**PROBLEM**: Format the text of the records below as a Markdown table with the columns "Row" and "Line", one numbered row per line of text. Skip blank lines and leave the pictures out.

**DATA EXTRACTS**:
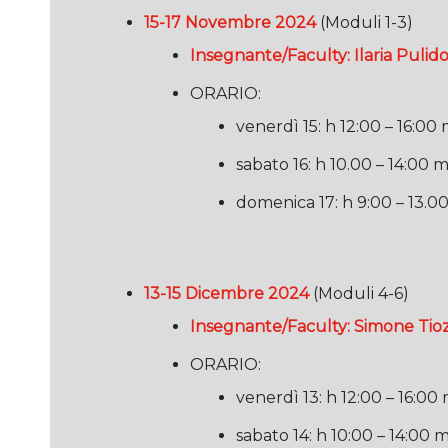
15-17 Novembre 2024
(Moduli 1-3)
Insegnante/Faculty: Ilaria Pulido
ORARIO:
venerdì 15: h 12:00 – 16:00
sabato 16: h 10.00 – 14:00
domenica 17: h 9:00 – 13.
13-15 Dicembre 2024
(Moduli 4-6)
Insegnante/Faculty: Simone Tio
ORARIO:
venerdì 13: h 12:00 – 16:0
sabato 14: h 10:00 – 14:00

**SOLVED EXERCISE**:
| Row | Line |
|---|---|
| 1 | 15-17 Novembre 2024 |
| 2 | (Moduli 1-3) |
| 3 | Insegnante/Faculty: Ilaria Pulido |
| 4 | ORARIO: |
| 5 | venerdì 15: h 12:00 – 16:00 |
| 6 | sabato 16: h 10.00 – 14:00 |
| 7 | domenica 17: h 9:00 – 13. |
| 8 | 13-15 Dicembre 2024 |
| 9 | (Moduli 4-6) |
| 10 | Insegnante/Faculty: Simone Tio |
| 11 | ORARIO: |
| 12 | venerdì 13: h 12:00 – 16:0 |
| 13 | sabato 14: h 10:00 – 14:00 |